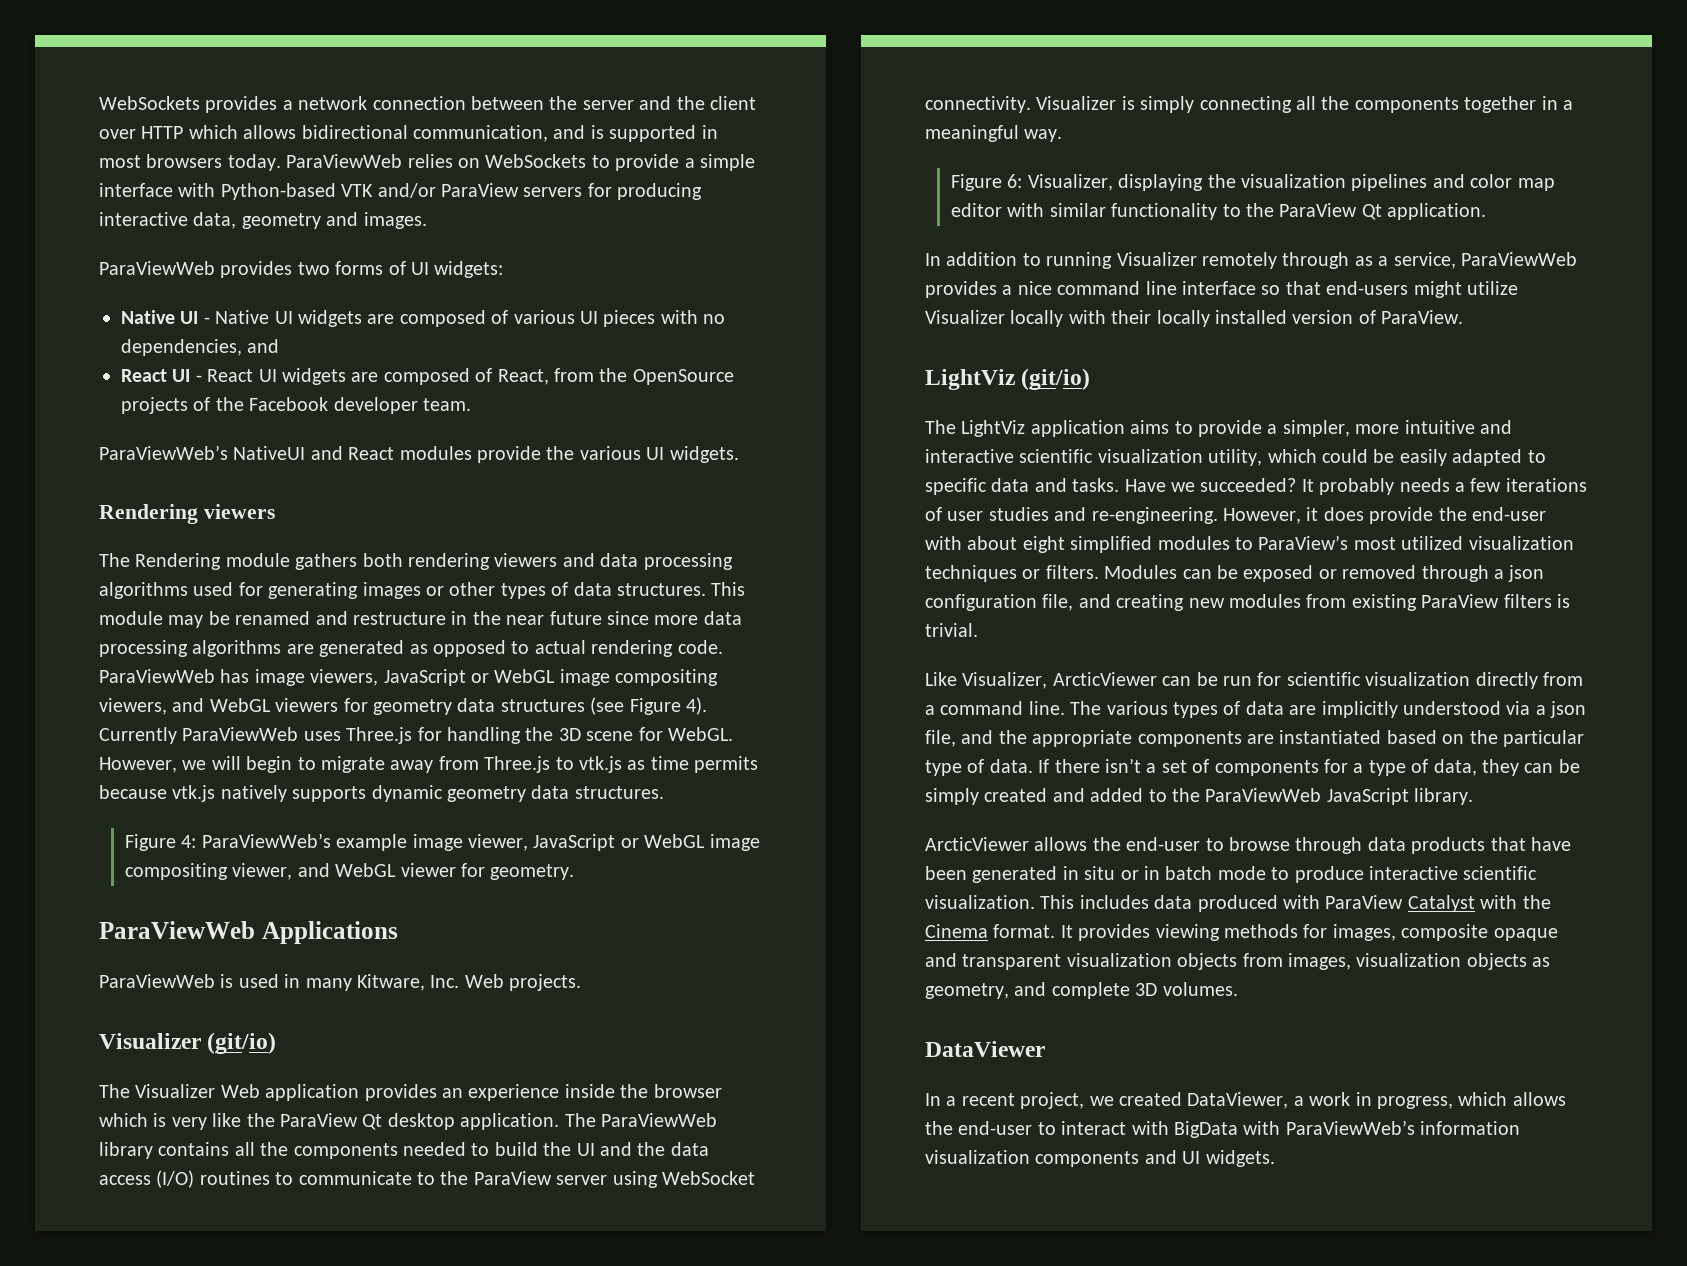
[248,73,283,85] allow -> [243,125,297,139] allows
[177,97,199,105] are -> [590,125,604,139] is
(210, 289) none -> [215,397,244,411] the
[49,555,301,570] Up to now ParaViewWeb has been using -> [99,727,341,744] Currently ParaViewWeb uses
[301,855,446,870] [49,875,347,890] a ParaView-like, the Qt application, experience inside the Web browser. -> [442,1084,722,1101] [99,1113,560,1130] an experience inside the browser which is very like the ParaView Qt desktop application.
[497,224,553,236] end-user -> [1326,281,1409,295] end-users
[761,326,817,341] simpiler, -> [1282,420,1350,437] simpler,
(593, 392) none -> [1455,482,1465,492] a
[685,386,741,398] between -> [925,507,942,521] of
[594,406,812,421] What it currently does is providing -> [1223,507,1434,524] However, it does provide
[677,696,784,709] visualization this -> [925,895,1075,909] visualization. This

▸ EXERCISE: Please write the data out again exactly, but do not carry over the pictures.

▸ THE COMPLETED TASK:
[248,73,283,85] allow -> [243,125,297,139] allows
[177,97,199,105] are -> [590,125,604,139] is
(210, 289) none -> [215,397,244,411] the
[49,555,301,570] Up to now ParaViewWeb has been using -> [99,727,341,744] Currently ParaViewWeb uses
[301,855,446,870] [49,875,347,890] a ParaView-like, the Qt application, experience inside the Web browser. -> [442,1084,722,1101] [99,1113,560,1130] an experience inside the browser which is very like the ParaView Qt desktop application.
[497,224,553,236] end-user -> [1326,281,1409,295] end-users
[761,326,817,341] simpiler, -> [1282,420,1350,437] simpler,
(593, 392) none -> [1455,482,1465,492] a
[685,386,741,398] between -> [925,507,942,521] of
[594,406,812,421] What it currently does is providing -> [1223,507,1434,524] However, it does provide
[677,696,784,709] visualization this -> [925,895,1075,909] visualization. This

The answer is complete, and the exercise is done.